Bottom line on today’s private equity market

Amid today’s changing valuations and cooling deal activity, the new environment is also beginning to shift the behavior of investors. Many may be regretting getting caught up in the high-valuation craze of recent years and may now be pulling back from the market. 

But overall, we may actually be heading into a more normalized environment where private prices come down, allowing disciplined investors to identify companies at more favorable valuations with potentially less competition.

Hedge fund insights

Using hedge funds to perform the role of fixed income: An alternative approach

Ehab Hosny, CFA, FRM, CAIA, Research Manager
Brendan Fludder, CFA, Research Manager
Noah Comen, CFA, Investment Strategy Analyst

Many allocators are asking questions about whether fixed income can continue to reliably perform certain roles in multi-asset portfolios, including those commonly played by interest-rate and credit-spread allocations. In some cases, they are turning to hedge funds as a partial substitute for traditional fixed income allocations.
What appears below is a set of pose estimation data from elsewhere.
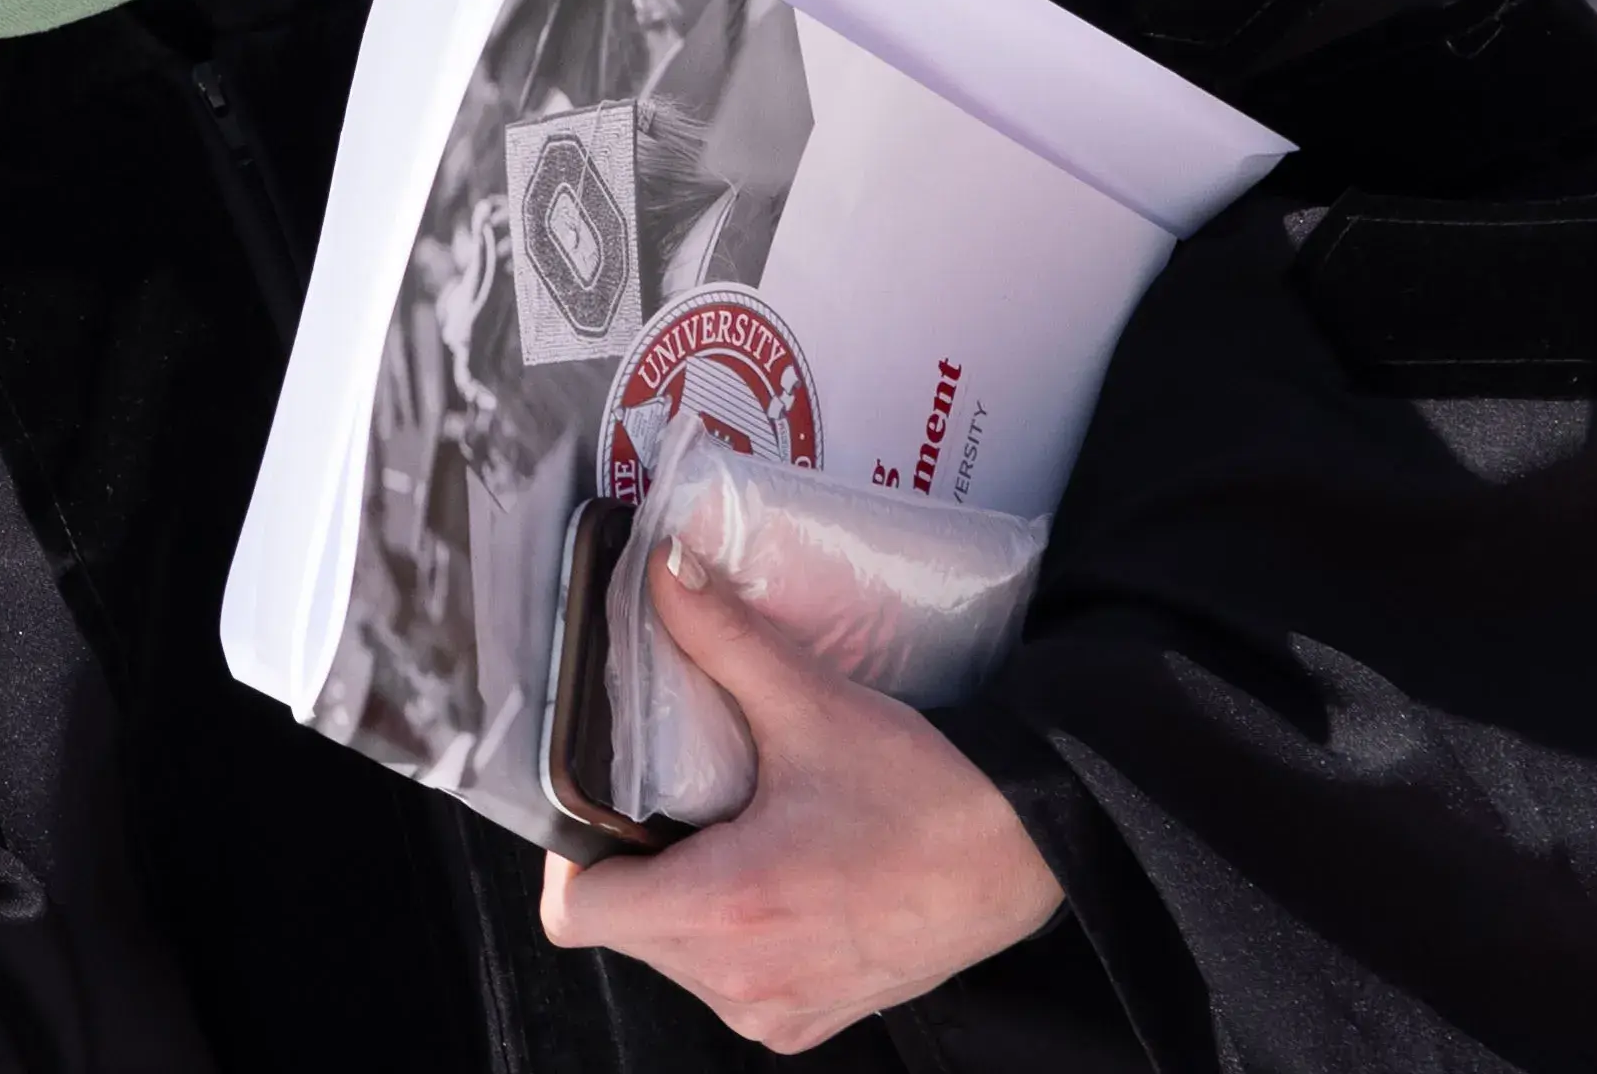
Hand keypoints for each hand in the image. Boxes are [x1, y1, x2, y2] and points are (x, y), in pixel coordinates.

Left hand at [538, 542, 1063, 1051]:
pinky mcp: (803, 1026)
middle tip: (680, 799)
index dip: (572, 854)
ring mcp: (772, 1013)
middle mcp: (738, 979)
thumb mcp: (815, 705)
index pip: (576, 913)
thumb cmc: (928, 793)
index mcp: (725, 908)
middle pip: (621, 929)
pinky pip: (723, 986)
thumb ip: (724, 637)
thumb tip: (662, 570)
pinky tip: (772, 880)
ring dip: (680, 901)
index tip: (604, 803)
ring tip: (731, 834)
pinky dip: (728, 939)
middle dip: (633, 864)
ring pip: (668, 959)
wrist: (1025, 859)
A common solution has been to build a multi-manager hedge fund portfolio with bond-like volatility and minimal correlation to equities. But we see pitfalls in this approach. For example, volatility and correlation levels are often conditional on the market regime, and therefore unstable and unreliable when targeting a specific outcome. In addition, allocators constructing such a portfolio often focus on how to weight various categories of hedge fund strategies (e.g., Macro and Relative Value) in order to navigate certain market environments. But we have found that the behavioral profiles of hedge fund categories have been more similar than not in recent years, suggesting that a portfolio structured in this way may be less diversified than it appears.
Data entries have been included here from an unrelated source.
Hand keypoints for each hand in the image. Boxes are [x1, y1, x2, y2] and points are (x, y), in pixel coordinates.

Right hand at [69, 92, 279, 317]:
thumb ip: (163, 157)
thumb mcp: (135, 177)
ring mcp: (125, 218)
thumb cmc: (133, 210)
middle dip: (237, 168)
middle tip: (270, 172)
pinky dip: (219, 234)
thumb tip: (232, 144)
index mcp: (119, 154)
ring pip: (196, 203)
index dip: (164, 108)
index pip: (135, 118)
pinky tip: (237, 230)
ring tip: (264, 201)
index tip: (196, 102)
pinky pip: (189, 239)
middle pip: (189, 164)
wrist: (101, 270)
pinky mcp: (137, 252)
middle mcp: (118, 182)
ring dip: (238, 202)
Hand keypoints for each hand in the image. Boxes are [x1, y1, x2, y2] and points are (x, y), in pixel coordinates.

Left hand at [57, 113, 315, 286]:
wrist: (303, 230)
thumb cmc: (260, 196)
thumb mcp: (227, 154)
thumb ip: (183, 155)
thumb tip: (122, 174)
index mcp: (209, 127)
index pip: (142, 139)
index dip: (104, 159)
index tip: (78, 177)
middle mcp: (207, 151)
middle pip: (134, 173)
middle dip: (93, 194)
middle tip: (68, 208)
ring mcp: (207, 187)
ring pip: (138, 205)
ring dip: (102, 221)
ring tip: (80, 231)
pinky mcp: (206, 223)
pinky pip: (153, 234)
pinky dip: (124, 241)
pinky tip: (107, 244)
We propose an alternative approach for analyzing hedge funds and constructing multi-manager hedge fund portfolios intended to stand in for fixed income. As factor-based manager researchers and allocators, we believe a style-factor lens can help allocators understand the biases of their managers and define the desired roles of their investments. In our research, we have used that lens to help capture the roles of a fixed income allocation and build portfolios of hedge funds that are more connected to those roles and the desired outcome. Among our key conclusions:

  • A role-based framework can help better align manager research, portfolio construction, and potential investment outcomes.
  • Decisions about allocations to individual hedge funds can have a greater impact on the role and behavioral profile of a multi-manager portfolio than decisions about how to weight different hedge fund categories.
  • As a result of the unconstrained nature of hedge funds and the tool kit at their disposal, they can potentially be used to build targeted outcome-oriented solutions such as a fixed income substitute portfolio designed for different interest-rate environments.